Leaf nodes consist of a String, an array of Strings, or a Hash where one element in the Hash has a key of data with a value of either a String or an array of Strings.

Non-leaf nodes consist of a Hash where one element in the Hash has a key of data with a value that is a Hash of names and child nodes.

Levels

Each node is associated with a status level. Valid levels are success, info, warning, danger, and fatal. (The first four levels are modelled after Bootstrap alerts).

Default level for valid leaf nodes is success. Invalid leaf nodes (e.g., a node consisting of a nil value) have a level of danger. Only leaf nodes that in the form of a Hash can have levels. Leaf nodes that are not Hashes will be normalized into a Hash with a level and data.

Default level for non-leaf nodes is the highest level in children nodes (where fatal > danger, danger > warning, warning > info and info > success). Normally monitors will not assign level values for non-leaf nodes.

Titles

Non-leaf nodes have a title describing the contents of the children. Titles show up as tooltips in the browser.

Default for title is either a list or a count of the names of child nodes with the highest status. Again, normally monitors will not assign title values for nodes.

Text

Somewhat rare, but a node may have text which is used in place of the name of the node for display purposes (the name continues to be used to produce the anchor id for the element for linking purposes).

Internally, exceptions returned by a monitor are converted to a leaf node with a name of exception, a title containing the exception, and data consisting of a stack traceback.

Href

Leaf nodes may have a href which will be used as the target for the link used to display the contents of the leaf node (either a single String or an array of Strings).

Mtime

Anchors and the top of each major branch emanating from the root have an mtime value which indicates when that data was last updated. This is described below in the control flow section below.

Leaf nodes can have a mtime value in place of data. Such values will be converted to local time and displayed as the last update value. Hovering over such items will show the GMT value of the time specified in ISO-8601 format.

Control Flow

Fetching the status web page, which can be done either by browsers or pings, results in a call to index.cgi. If it has been more than 60 seconds since the last status update, index.cgi will call monitor.rb.
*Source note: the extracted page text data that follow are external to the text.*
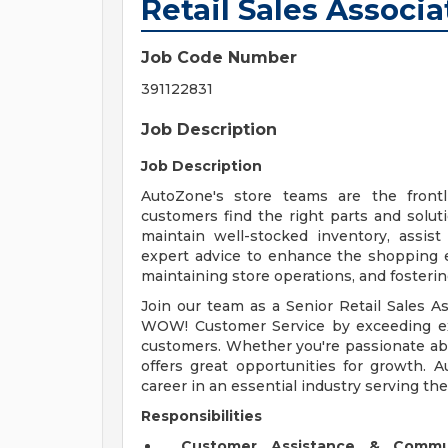
Retail Sales Associa
Job Code Number
391122831
Job Description
Job Description
AutoZone's store teams are the front
customers find the right parts and solut
maintain well-stocked inventory, assis
expert advice to enhance the shopping exp
maintaining store operations, and fosteri
Join our team as a Senior Retail Sales Ass
WOW! Customer Service by exceeding exp
customers. Whether you're passionate abo
offers great opportunities for growth. 
career in an essential industry serving th
Responsibilities
Customer Assistance & Commu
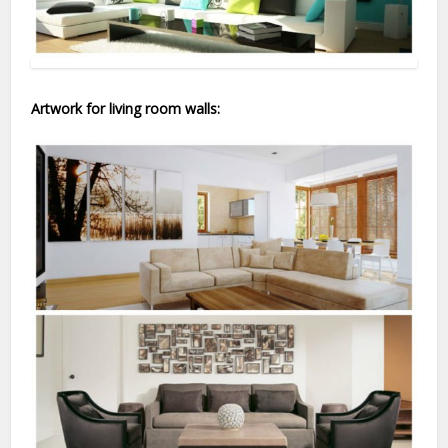
Artwork for living room walls:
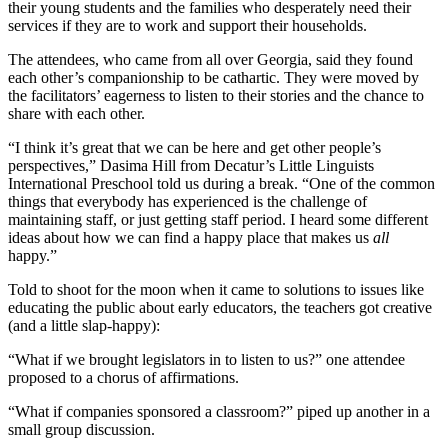
their young students and the families who desperately need their
services if they are to work and support their households.
The attendees, who came from all over Georgia, said they found
each other’s companionship to be cathartic. They were moved by
the facilitators’ eagerness to listen to their stories and the chance to
share with each other.
“I think it’s great that we can be here and get other people’s
perspectives,” Dasima Hill from Decatur’s Little Linguists
International Preschool told us during a break. “One of the common
things that everybody has experienced is the challenge of
maintaining staff, or just getting staff period. I heard some different
ideas about how we can find a happy place that makes us
all
happy.”
Told to shoot for the moon when it came to solutions to issues like
educating the public about early educators, the teachers got creative
(and a little slap-happy):
“What if we brought legislators in to listen to us?” one attendee
proposed to a chorus of affirmations.
“What if companies sponsored a classroom?” piped up another in a
small group discussion.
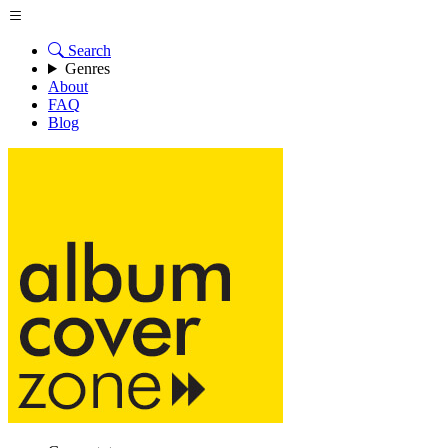
Search
Genres
About
FAQ
Blog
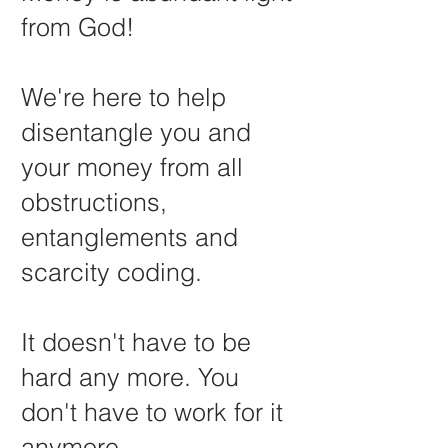
from God!
We're here to help
disentangle you and
your money from all
obstructions,
entanglements and
scarcity coding.
It doesn't have to be
hard any more. You
don't have to work for it
anymore.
Monitor.rb will load and then call each of the monitors defined in the monitors subdirectory.

Monitors are simple class methods. Monitors can assume that they are called no more often than once a minute, and are passed the normalized results of the previous call.

As monitors are called in response to a ping, they are expected to produce results in sub-second time in order to avoid the ping timing out. (Monitors are run in separate threads to minimize the total elapsed time). Monitors that perform activities that take a substantial amount of time may elect to do so less frequently than once a minute, and can take advantage of the mtime values to determine when to do so.

Results are collected into a hash, and that hash is then normalized. Normalization resolves default values for items like levels and titles recursively.

The normalized status is written to disk as status.json, and used as a response to pings that occur less than a minute after the previous status.

Alerts

The Apache Software Foundation infrastructure team uses Nodeping to monitor status. A dozen+ servers around the world check status regularly, and will report failure results to the infrastructure Slack channel. Important: The Infrastructure team ensures the underlying VM is up; the Whimsy PMC is responsible for the server software running inside the VM.

There are currently two Nodeping checks:

While the full status for whimsy is represented as a tree of nodes, each assigned one of our levels, and containing either child nodes or one or more strings, all the infrastructure team is currently concerned with is a boolean status (success and info are treated as success, and warning and danger are treated as failure) and the computed title for the root node.